Door honden te fokken vormen we hun hersenen en het tamme gedrag.
De hersenen van tamme hondenrassen verschillen anatomisch gezien van elkaar. Dat blijkt uit onderzoek van wetenschappers van onder meer de Harvard University.
Al enkele honderden jaren fokken mensen bepaalde tamme hondenrassen. Bijvoorbeeld om uiterlijke kenmerken te verkrijgen of zodat ze goed zijn in bepaalde taken. Denk aan jagen, bewaken, schapen drijven of gewoon goed gezelschap zijn. De Amerikaanse wetenschappers vroegen zich af of deze gedragsveranderingen ook in het brein terug te vinden zijn.
Daarom bekeken ze de hersenen van 62 honden van 33 verschillende rassen onder de hersenscanner. Onder de honden bevonden zich onder andere terriers, boxers, bulldogs, golden retrievers, jack russels, malters…
De wetenschappers zagen duidelijke verschillen in de anatomie van de hersenen van verschillende hondenrassen. Het bleek met name om zes hersennetwerken te gaan die de onderzoekers konden koppelen aan specifieke specialisaties.

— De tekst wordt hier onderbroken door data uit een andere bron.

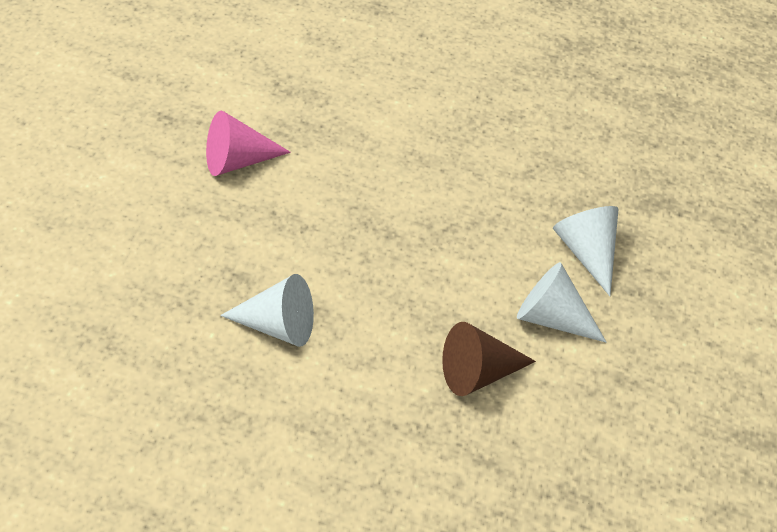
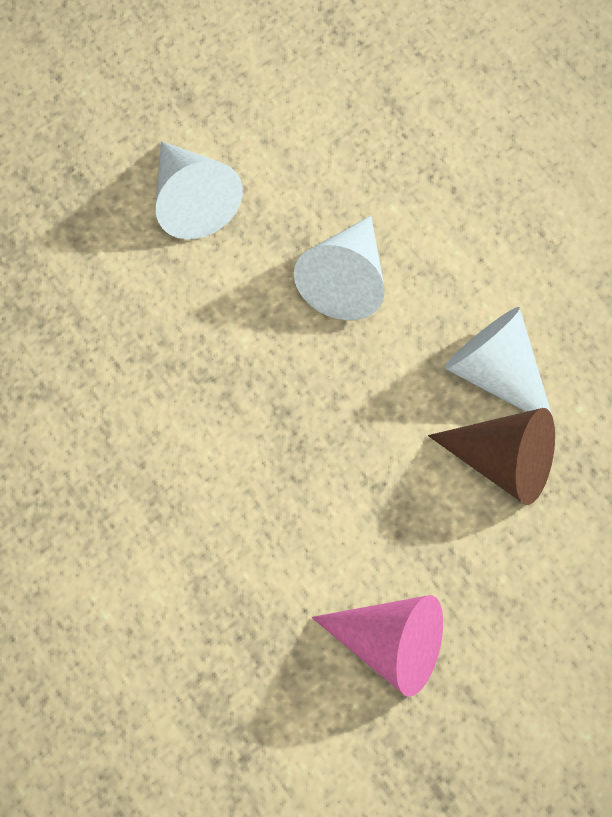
camera: 140 degrees left, 15 degrees up
brown cone [442,322,536,396] -> brown cone moved to [428,408,555,505]
white cone [553,206,619,296] -> white cone moved to [294,215,385,320]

Zo konden de wetenschappers aan de hersenen zien of de hond goed was in jagen, bewaken of dat het een echt gezelschapsdier is.
Een van die zes netwerken bevindt zich bijvoorbeeld in de prefrontale cortex en wordt in verband gebracht met sociale actie en interactie. Het netwerk is goed ontwikkeld in onder meer de yorkshire terrier. In een ander netwerk speelt onder meer de nucleus accumbens een belangrijke rol. Het gebied heeft te maken met motivatie en beloning en is bij de english pointer goed ontwikkeld. Dat zorgt er waarschijnlijk voor dat hij het leuk vindt om nieuwe dingen te leren maar zich ook aan mensen bindt.
De onderzoekers controleerden nog of lichaamsomvang, hersengrootte en schedelvorm van invloed waren op de structurele anatomische verschillen. Dat bleek niet het geval.
De bevindingen zijn gepubliceerd in het vakblad Jneurosci.